**** DOCUMENT SECTION

This use case is particularly challenging to solve in the generic case rather than with media specific solutions.

Annotation has a Choice of Multiple, Dependent Bodies or Targets

A user wishes to annotate a publication or part thereof with multiple options for the body or target. The options are thus dependent on each other, and only one of the options should be displayed to the user. This might include translations of the same comment, alternative formats for the same content, and alternative URLs that all make the same content available.

Examples

  • Owen speaks both Japanese and English, and wishes to provide translations of his comment in both languages. He teaches English as a foreign language in Japan, and his students should be able to choose whether to view it in one language or the other.
  • Petra annotates a paper that is published in multiple locations, however the representations are identical. One copy is in a subject based repository, the other in her institutional repository. She wishes to explicitly link both of the targets to ensure her annotation can be presented along with at least one copy of the paper from the most convenient location to the consumer.

Annotation has Multiple, Dynamically Defined Targets

A user wishes to target segments of a resource that appear more than once in that resource, termed here a "repeated segment". The user does not necessarily know the exact number of times the repeated segment appears in the resource; the interpretation of the annotation is understood to be independent of the number of instances of the repeated segment.

Examples

  • Quinn, a copy editor, creates an annotation proposing a correction to replace all instances of the string "pleaf'd" with the string "pleas'd". Essentially the annotation is proposing a search and replace operation of the sort ubiquitous in modern word processing systems.

********
**** INFORMATION SHOWN

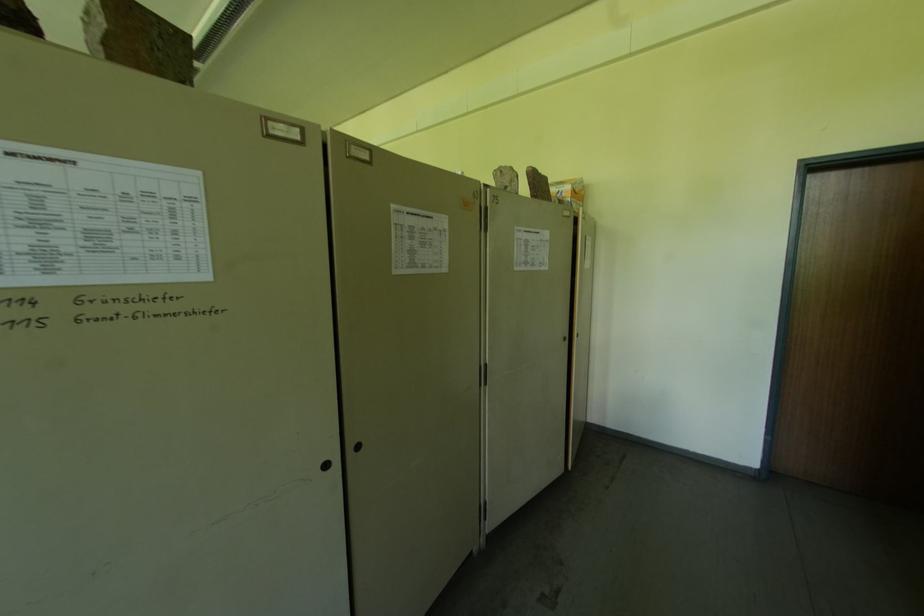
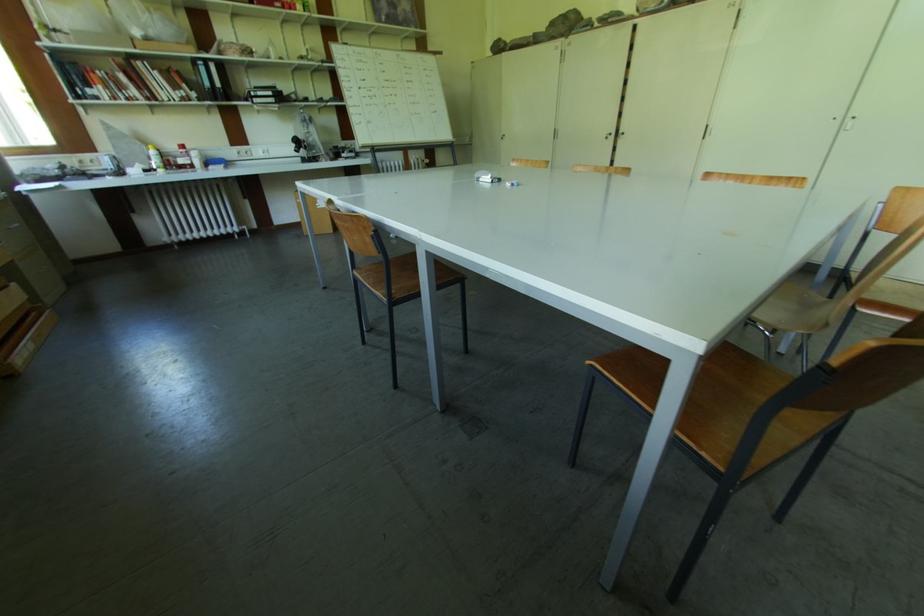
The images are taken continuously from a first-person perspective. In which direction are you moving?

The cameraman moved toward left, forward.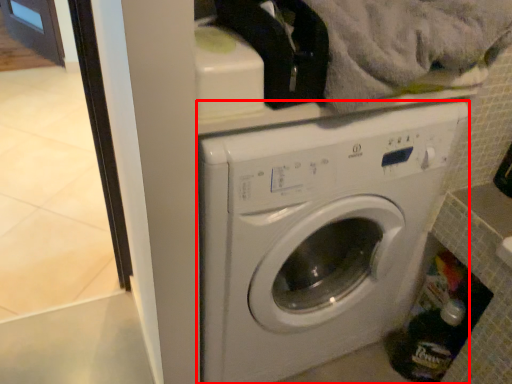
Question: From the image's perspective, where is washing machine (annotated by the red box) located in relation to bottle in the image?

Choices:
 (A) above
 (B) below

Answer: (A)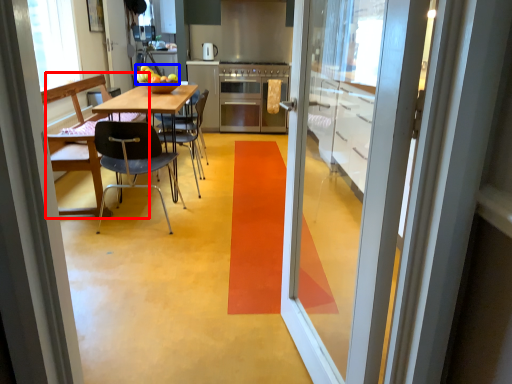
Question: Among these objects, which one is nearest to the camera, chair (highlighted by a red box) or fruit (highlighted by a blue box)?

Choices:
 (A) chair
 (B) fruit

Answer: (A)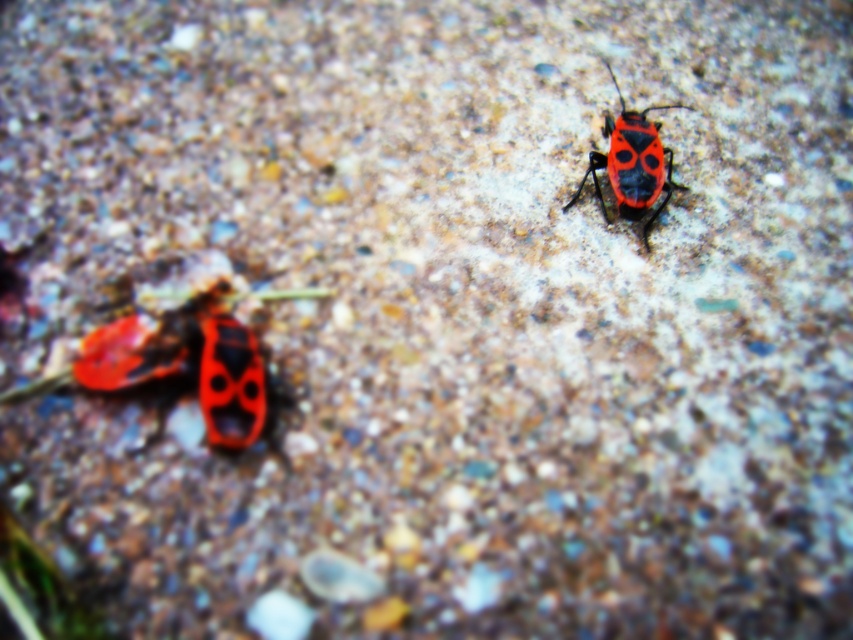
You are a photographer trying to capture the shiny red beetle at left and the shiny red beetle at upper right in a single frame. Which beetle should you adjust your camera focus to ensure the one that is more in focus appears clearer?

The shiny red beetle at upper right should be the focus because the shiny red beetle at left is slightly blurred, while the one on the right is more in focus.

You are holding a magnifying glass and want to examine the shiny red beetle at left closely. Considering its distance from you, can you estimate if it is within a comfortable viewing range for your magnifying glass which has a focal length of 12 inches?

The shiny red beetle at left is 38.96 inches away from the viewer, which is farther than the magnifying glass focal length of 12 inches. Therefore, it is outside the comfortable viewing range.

********
**** INFORMATION SHOWN

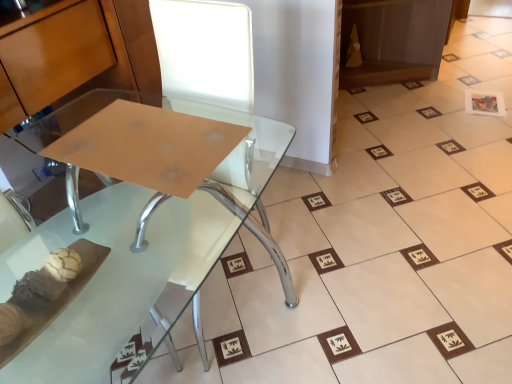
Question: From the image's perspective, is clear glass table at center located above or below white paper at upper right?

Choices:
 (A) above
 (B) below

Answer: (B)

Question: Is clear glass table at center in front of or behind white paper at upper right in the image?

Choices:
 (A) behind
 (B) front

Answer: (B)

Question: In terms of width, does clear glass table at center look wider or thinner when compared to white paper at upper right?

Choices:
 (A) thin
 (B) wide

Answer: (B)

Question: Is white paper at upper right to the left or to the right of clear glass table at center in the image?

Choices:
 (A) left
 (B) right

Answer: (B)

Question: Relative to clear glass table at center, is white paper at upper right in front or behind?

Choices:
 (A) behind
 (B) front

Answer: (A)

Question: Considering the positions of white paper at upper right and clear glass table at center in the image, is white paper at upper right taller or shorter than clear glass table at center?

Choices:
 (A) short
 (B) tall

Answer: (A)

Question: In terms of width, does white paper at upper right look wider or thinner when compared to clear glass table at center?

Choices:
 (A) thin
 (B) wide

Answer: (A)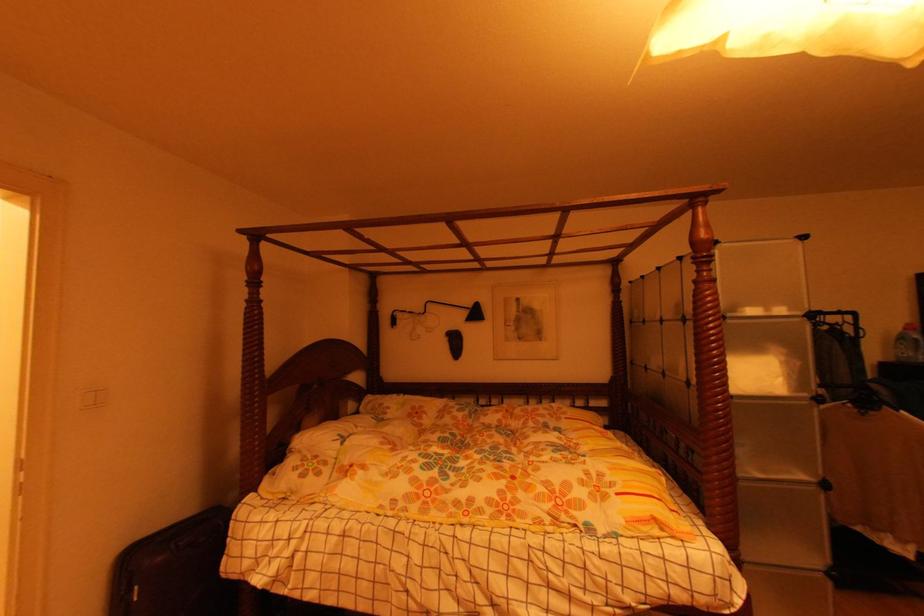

********

▸ CHALLENGE 1: From the annotation use cases, quote the passage starting with "Annotation has Multiple, Dynamically" and going on through "word processing systems.".
▸ CHALLENGE 2: In the annotation use cases, what country does Owen teach English as a foreign language in?
▸ CHALLENGE 3:
Check each statement against the annotation use cases. Answer yes or no, and quote the words from the text that decide it.
(a) The copies of the paper that Petra annotates have different representations.
(b) Quinn's annotation proposes replacing "pleaf'd" with "pleas'd".
(c) A user targeting a repeated segment must know exactly how many times it appears in the resource.

▸ WRITTEN RESPONSE 1:
Annotation has Multiple, Dynamically Defined Targets

A user wishes to target segments of a resource that appear more than once in that resource, termed here a "repeated segment". The user does not necessarily know the exact number of times the repeated segment appears in the resource; the interpretation of the annotation is understood to be independent of the number of instances of the repeated segment.

Examples

  • Quinn, a copy editor, creates an annotation proposing a correction to replace all instances of the string "pleaf'd" with the string "pleas'd". Essentially the annotation is proposing a search and replace operation of the sort ubiquitous in modern word processing systems.

▸ WRITTEN RESPONSE 2: Japan.

▸ WRITTEN RESPONSE 3:
(a) No: "however the representations are identical."
(b) Yes: "replace all instances of the string "pleaf'd" with the string "pleas'd"."
(c) No: "The user does not necessarily know the exact number of times the repeated segment appears in the resource."